§ EXERCISE DIRECTIONS: Hand back, word for word, the lines from the one containing "Яндекс GO( такси)" to the end of the records, both included, and leave out pictures.
___ LISTED RECORDS ___
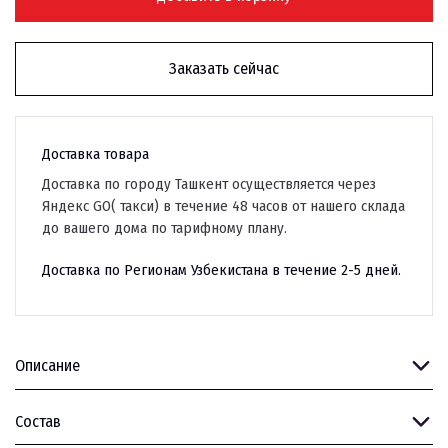
Заказать сейчас
Доставка товара
Доставка по городу Ташкент осуществляется через
Яндекс GO( такси) в течение 48 часов от нашего склада
до вашего дома по тарифному плану.
Доставка по Регионам Узбекистана в течение 2-5 дней.
Описание
Состав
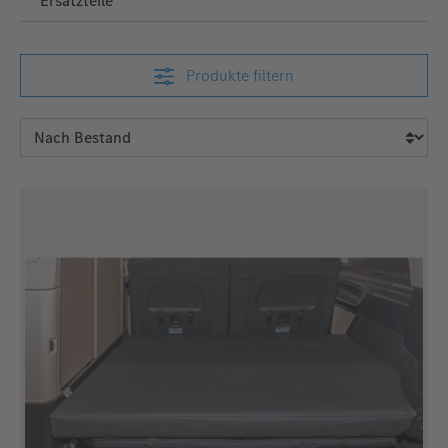
Ersatzteile
Produkte filtern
___
§ TASK OUTPUT:
Яндекс GO( такси) в течение 48 часов от нашего склада
до вашего дома по тарифному плану.
Доставка по Регионам Узбекистана в течение 2-5 дней.
Описание
Состав
Ersatzteile
Produkte filtern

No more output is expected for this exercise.